Edited By John Ryan
China needs to diversify out of the Dollar and it is this monetary policy that will fundamentally change the global currency scenario. China has been supportive of the Euro since its creation and is also lending support to the IMF’s special drawing rights. At the same time, Chinese policy targets the internationalisation of the Renminbi and with that the creation of a multi-polar monetary order.
1 ‘Currency Wars’ Between the US and China: Has Europe Enough Monetary Power to Act as a Broker?
Similarly to the end of the 1960s, when the Bretton Woods system collapsed, and the 1980s, when the twin deficits of the US were also skyrocketing, in recent times (especially after the ‘Wall Street Meltdown’ in 2008) there is an increasing debate among International Political Economy (IPE) scholars on whether the centrality of the Dollar in the international monetary system (IMS) is in doubt (Helleiner & Kirshner 2009; Cohen 2010; Eichengreen 2011).

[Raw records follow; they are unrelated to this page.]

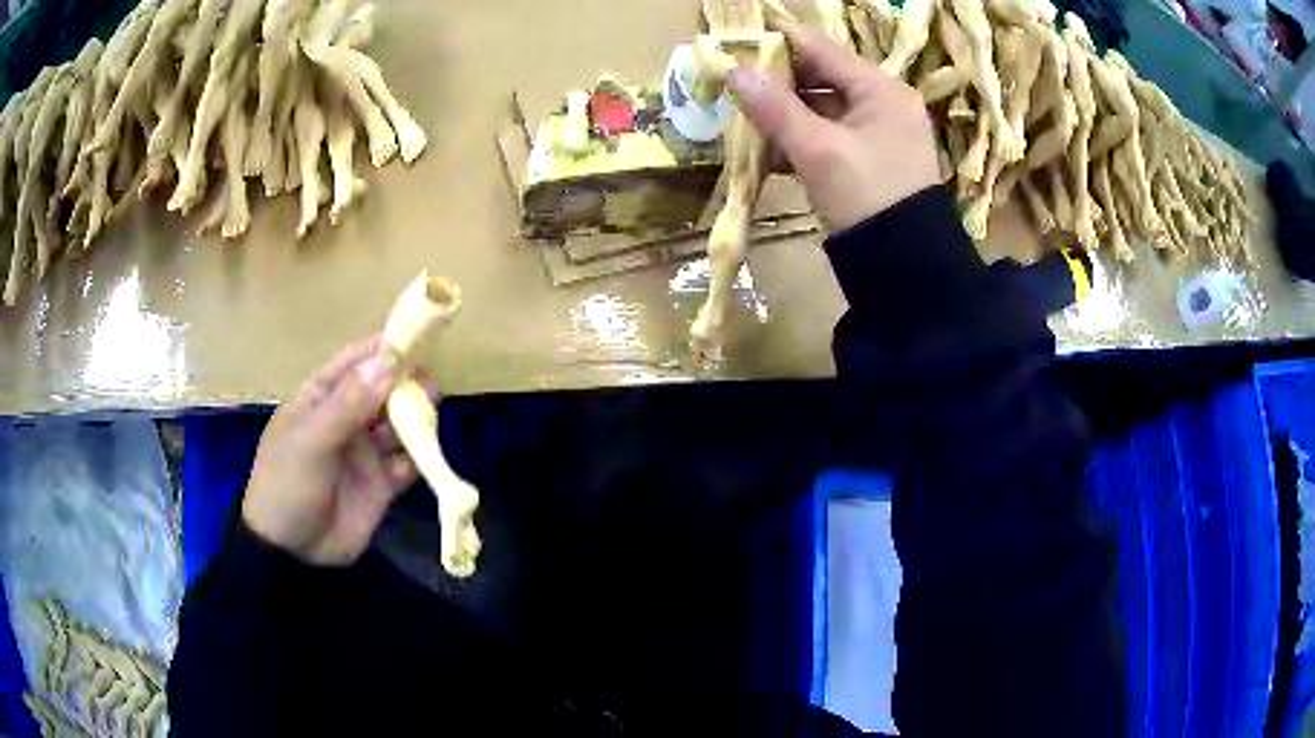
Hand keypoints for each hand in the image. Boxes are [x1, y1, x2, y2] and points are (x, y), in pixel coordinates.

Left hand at [243, 336, 419, 565]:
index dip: (381, 350)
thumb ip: (349, 403)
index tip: (414, 340)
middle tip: (429, 386)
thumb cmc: (287, 483)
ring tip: (430, 418)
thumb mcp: (311, 439)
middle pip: (382, 392)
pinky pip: (406, 465)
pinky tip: (424, 458)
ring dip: (415, 420)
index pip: (354, 364)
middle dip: (405, 385)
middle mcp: (345, 421)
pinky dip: (419, 459)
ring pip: (398, 426)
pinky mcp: (381, 486)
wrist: (289, 551)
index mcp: (320, 400)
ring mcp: (364, 454)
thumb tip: (389, 360)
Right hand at [726, 27, 939, 232]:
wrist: (904, 267)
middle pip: (821, 77)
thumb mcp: (818, 151)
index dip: (777, 43)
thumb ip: (775, 108)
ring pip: (822, 108)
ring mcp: (878, 132)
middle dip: (777, 83)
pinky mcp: (870, 159)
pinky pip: (829, 135)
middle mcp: (883, 102)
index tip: (735, 43)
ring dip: (784, 114)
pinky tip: (769, 152)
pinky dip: (800, 140)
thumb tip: (733, 71)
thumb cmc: (866, 197)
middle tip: (734, 86)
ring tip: (743, 119)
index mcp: (881, 89)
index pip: (821, 48)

The arguments of the current debate have similar features to earlier disputes on Dollar hegemony, while there are now new variables that make this discussion different. Where in the past there was Giscard d’Estaing and Charles de Gaulle complaining about the ‘exorbitant privilege’ enjoyed by the US, today we have Zhou Xiaochuan (2009), governor of the Chinese central bank (PBoC), and Hu Jintao, president of China, stating similar criticisms, pointing to the instabilities associated to the Triffin dilemma1 and proposing, as was the case in the late 1960s with ← 5 | 6 → the Europeans (Eichengreen 2008), an increased use of the Special Drawing Rights (SDRs) issued by the International Monetary Fund (IMF). The perceived rise of China as an upcoming world superpower is also comparable with the rise of Japan in the 1980s. China has also developed a successful export-led growth strategy, based in part on a devalued currency, which is said to be threatening the world’s number one position of the US economy.